The amounts generated from the securities combined are equal to the reinsurance coverage limit net of premiums. The securities are detained in a separate account designed to cover the claims sustained by the insurer. The reinsurance premium stands as the interest received by the investors.

The advantages of reinsurance alternative solutions, they:

  • stand as an element of diversification of reinsurance covers,
  • make it possible to benefit from costs of predictable covers,
  • provide protection at reduced costs,
  • provide access to an additional capital (financial market),
  • make it possible, in some cases, to diminish credit risk as they are backed by a financial security.

The evolution of alternative reinsurance

The popularity of alternative reinsurance is gaining momentum. It has continued, since 2007, to trigger continuous capital inflows that are proliferating thanks to hedge and pension funds. This growth has, nonetheless, slightly slowed down, especially in case of financial security-backed reinsurance. The tariffs of Insurance Linked Securities are lagging behind. The performance of cat bonds has decreased since 2012, it nevertheless remains interesting for investors.

By the first quarter of 2015, the global market reported 66 billion USD in alternative capital, a figure on a 3% rise in comparison with that reported by December 31, 2014. Cat Bonds have sustained a slight decrease at 22.1 billion USD while sidecars grew by 1 billion USD at 7.6 billion USD. Financial security-backed reinsurance has, for its part, maintained its upward trend of approximately 10% at 32.7 billion USD.

Even though alternative reinsurance is particularly designed for non life insurers, it is also interesting for life insurers that make recourse to it. The crisis has, nevertheless, strained some stakeholders acting as counterpart. Ever since, life insurance companies have reduced their recourse to those reinsurance techniques.

Evolution of alternative reinsurance worldwide in billions USD Source: Aon Securities

According to Guy Carpenter, alternative capital accounts for 18% of the entire capital available in reinsurance. The main markets making recourse to those coverage methods are: the United States, Europe and Japan

Evolution of alternative capitals’ share in billions USD Sources: A.M. Best and Guy Carpenter

Reinsurers facing new alternative reinsurance covers

Hannover Re, Swiss Re and Munich Re have been among the first major players to make extensive use of those new forms of reinsurance.
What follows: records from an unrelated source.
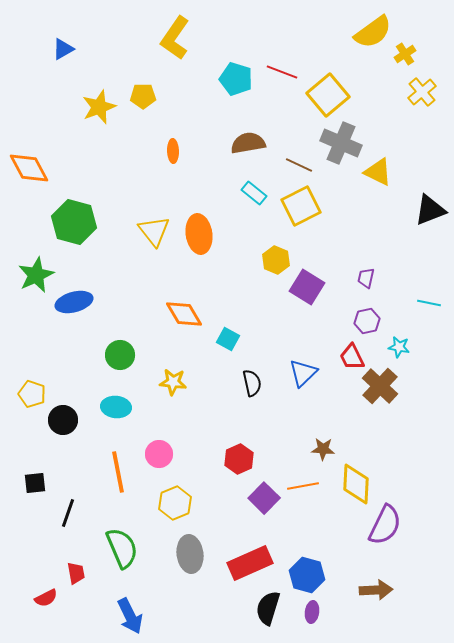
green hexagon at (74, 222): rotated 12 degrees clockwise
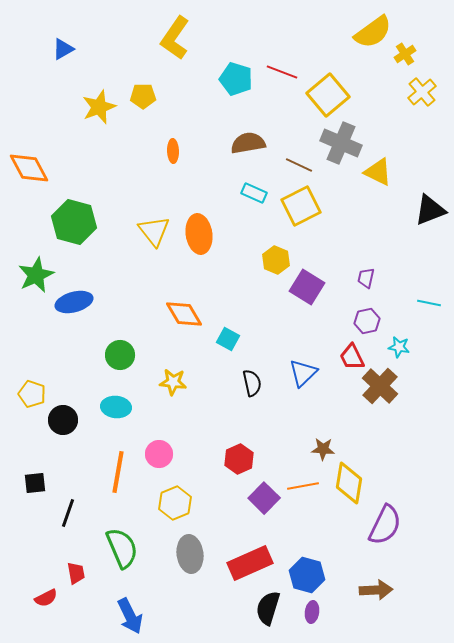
cyan rectangle at (254, 193): rotated 15 degrees counterclockwise
orange line at (118, 472): rotated 21 degrees clockwise
yellow diamond at (356, 484): moved 7 px left, 1 px up; rotated 6 degrees clockwise
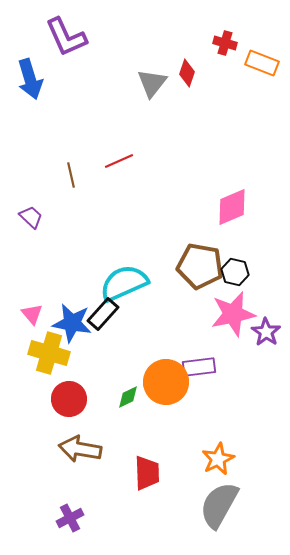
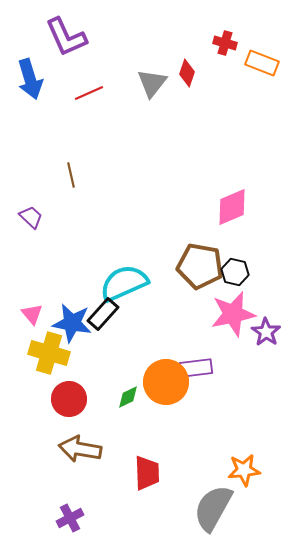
red line: moved 30 px left, 68 px up
purple rectangle: moved 3 px left, 1 px down
orange star: moved 26 px right, 11 px down; rotated 20 degrees clockwise
gray semicircle: moved 6 px left, 3 px down
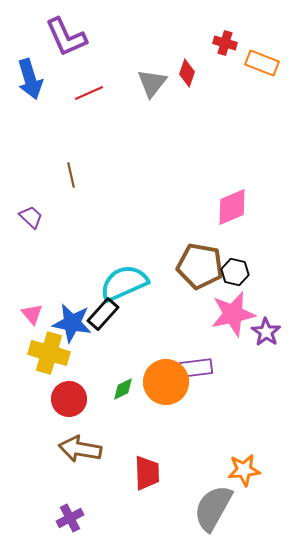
green diamond: moved 5 px left, 8 px up
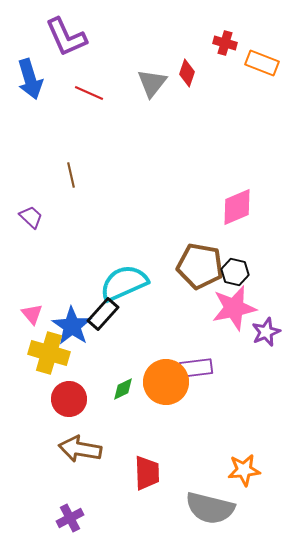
red line: rotated 48 degrees clockwise
pink diamond: moved 5 px right
pink star: moved 1 px right, 6 px up
blue star: moved 3 px down; rotated 24 degrees clockwise
purple star: rotated 16 degrees clockwise
gray semicircle: moved 3 px left; rotated 105 degrees counterclockwise
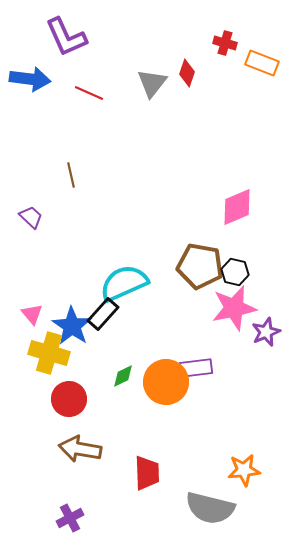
blue arrow: rotated 66 degrees counterclockwise
green diamond: moved 13 px up
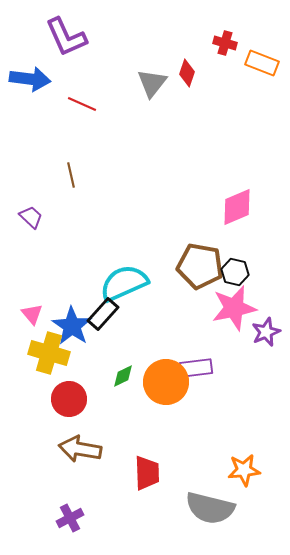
red line: moved 7 px left, 11 px down
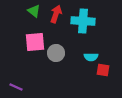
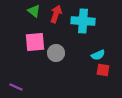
cyan semicircle: moved 7 px right, 2 px up; rotated 24 degrees counterclockwise
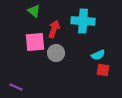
red arrow: moved 2 px left, 15 px down
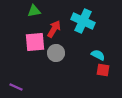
green triangle: rotated 48 degrees counterclockwise
cyan cross: rotated 20 degrees clockwise
red arrow: rotated 12 degrees clockwise
cyan semicircle: rotated 128 degrees counterclockwise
Depending on each case, they have acted as fronting or by transforming themselves the risk. For the upcoming years, other reinsurers will be bound to use these mechanisms of risk transfer.

According to Michel Lies, Swiss Re’s CEO, the number of insurance companies that asked Swiss Re for advice on this kind of products during the recent four years rose from 50 global insurers to 1500 regional and local insurers. This trend clearly shows the growing interest of insurers in alternative reinsurance.

The new patterns of alternative reinsurance

Effective structures such as sidecars and ILS have prompted the development of new patterns of short-term investments ranging from 1 to 3 years. A large majority of the alternative drained capital has been invested as temporary sidecars or ILS that allow rapid entry and exit of the reinsurance market.

Recent developments have provided insurers and investors with the opportunity to transfer risks directly on capital markets without even having to go through reinsurers. This trend has been behind this new kind of alternative capital with backed reinsurance or rating-free sidecar, along with other more flexible kinds of ILS.

These recent developments are also behind the establishment of Hedge Fund Re, a company whose activities consist in optimizing investment interests by building and managing a long-term capital portfolio.